### Recorded information
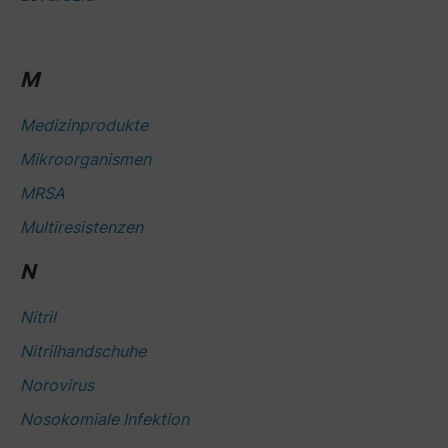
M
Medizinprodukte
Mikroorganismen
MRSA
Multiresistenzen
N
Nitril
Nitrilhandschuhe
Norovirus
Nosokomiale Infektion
==
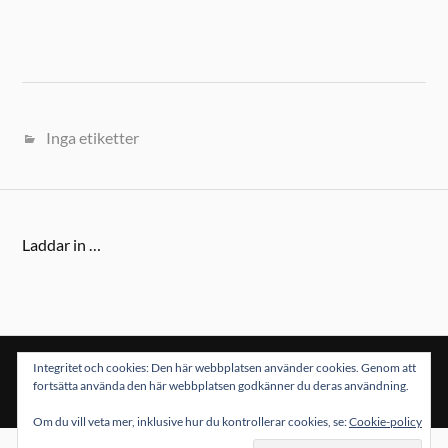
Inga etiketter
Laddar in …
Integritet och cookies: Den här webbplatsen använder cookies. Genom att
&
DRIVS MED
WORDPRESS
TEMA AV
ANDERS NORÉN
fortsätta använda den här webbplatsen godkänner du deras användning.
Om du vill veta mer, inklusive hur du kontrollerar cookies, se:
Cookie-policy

### Task brief
Search the records for the string "cookies", and copy every line that holds it.

### Exercise response
Integritet och cookies: Den här webbplatsen använder cookies. Genom att
Om du vill veta mer, inklusive hur du kontrollerar cookies, se:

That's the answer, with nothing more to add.